Cardano uses a proof of stake consensus algorithm called Ouroboros.

Phew. Alright, let’s unpack all that.

In order for crypto blockchains to remain secure and uncorrupted, they need automated programs called “consensus algorithms” that do two things:

  1. Elect a computer (aka node) to play the “accountant” and add the next block of data; and
  2. Ask every other computer on the blockchain if they “agree” with the change.

Without going into too much detail, computers tend not to “agree” with clearly fraudulent data, so they effectively vote “thumbs down” and keep it off the blockchain.

Now, Bitcoin and Ethereum use a “proof of work” consensus algorithm that elects its next temporary “accountant” based on who has the fastest computer. That’s why Bitcoin is sucking up more electricity than Argentina. Everyone is vying for a faster, more powerful computer, so they get chosen as the “accountant” more often and win more Bitcoin as a reward from the blockchain.

But in a proof of stake system, the next “accountant” is chosen randomly. There’s no need to have a more powerful computer than your neighbor. All you need to do is “stake” some of your ADA (Cardano’s official crypto) on the Cardano blockchain, and you’ll generate interest commensurate with the amount you deposit — not unlike a high-yield savings account.

Compared to proof of work, proof of stake is:

  • Significantly more energy efficient;
  • Requires less hardware; and
  • Generates more consistent rewards.

What Is Ouroboros?

The Cardano team could’ve used vanilla proof of stake and called it a day, but they innovated a step further and came up with Ouroboros.

Ouroboros built a structure around the pseudo-random selection process of the next computer “accountant” to validate a transaction on the Cardano blockchain. It’s kinda complex, but it looks something like this:

  • Ouroboros divides time into five-day Epochs
  • Each Epoch contains 21,600 “slots” full of transactions
  • Each slot automatically goes to one of 2,500 “stake pools” to validate
  • Cardano adds your ADA to a stake pool
  • Whenever your stake pool gets chosen, everyone inside gets rewarded

Since each stake pool gets plenty of “homework,” everyone can generate pretty consistent APY by staking the Cardano token, ADA.

But Ouroboros isn’t just rewarding and efficient — it’s scalable. That’s a big, big deal because no other crypto is scalable enough to operate as a global currency.

Cardano vs. Ethereum

Even though many crypto enthusiats consider Cardano a direct successor to Ethereum, there’s still plenty of debate around which is the superior crypto.
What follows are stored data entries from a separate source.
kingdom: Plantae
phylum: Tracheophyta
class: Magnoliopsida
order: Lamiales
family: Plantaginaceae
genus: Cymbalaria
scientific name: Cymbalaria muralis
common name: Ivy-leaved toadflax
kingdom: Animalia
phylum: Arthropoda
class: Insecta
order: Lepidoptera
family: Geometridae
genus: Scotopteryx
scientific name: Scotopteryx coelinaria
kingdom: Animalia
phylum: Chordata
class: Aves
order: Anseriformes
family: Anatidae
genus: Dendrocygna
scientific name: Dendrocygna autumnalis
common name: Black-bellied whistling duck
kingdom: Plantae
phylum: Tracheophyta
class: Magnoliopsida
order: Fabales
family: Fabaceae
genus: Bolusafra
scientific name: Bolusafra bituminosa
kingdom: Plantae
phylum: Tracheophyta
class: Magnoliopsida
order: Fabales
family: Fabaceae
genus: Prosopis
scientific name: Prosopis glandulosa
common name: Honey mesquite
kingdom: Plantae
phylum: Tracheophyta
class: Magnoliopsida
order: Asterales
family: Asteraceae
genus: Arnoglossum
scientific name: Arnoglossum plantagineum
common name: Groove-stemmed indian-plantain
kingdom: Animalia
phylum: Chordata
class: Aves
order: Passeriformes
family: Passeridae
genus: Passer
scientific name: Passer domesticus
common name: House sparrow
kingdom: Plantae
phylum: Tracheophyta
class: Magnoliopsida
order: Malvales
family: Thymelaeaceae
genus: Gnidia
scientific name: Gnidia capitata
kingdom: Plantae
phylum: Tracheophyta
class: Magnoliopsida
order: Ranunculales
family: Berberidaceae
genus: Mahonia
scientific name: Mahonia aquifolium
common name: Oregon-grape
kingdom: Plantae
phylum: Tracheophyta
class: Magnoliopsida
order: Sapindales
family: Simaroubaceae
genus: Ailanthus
Both support NFTs, smart contracts, and DeFi apps. Both are more efficient than Bitcoin in every meaningful way. Heck, they even share a dad in common.

Fans of Ethereum will quickly point out that its magnitudes are more valuable. Also, although it’s hemorrhaged a little market share as of late, Ethereum still hosts 80% of all NFTs.

But Ethereum has run into the same issue crippling Los Angeles: traffic. The Ethereum network is choked up, resulting in gas wars and high fees.

Plus, until the endlessly-delayed launch of Ethereum 2.0, Ethereum continues to run on a proof of work protocol, ignominiously contributing to crypto’s devastating environmental impact.

So, until Ethereum 2.0 arrives to reignite the debate, Cardano appears to be the superior sequel to the world’s second favorite crypto.

The Bottom Line

Like the Tesla of crypto, Cardano is an innovative, feature-rich, and fascinating project to watch. It’s easy to buy, easy to stake, and perhaps best of all, guilt-free for ESG investors.

That said, Cardano is still crypto at its core; it isn’t immune from the intense volatility of its asset class.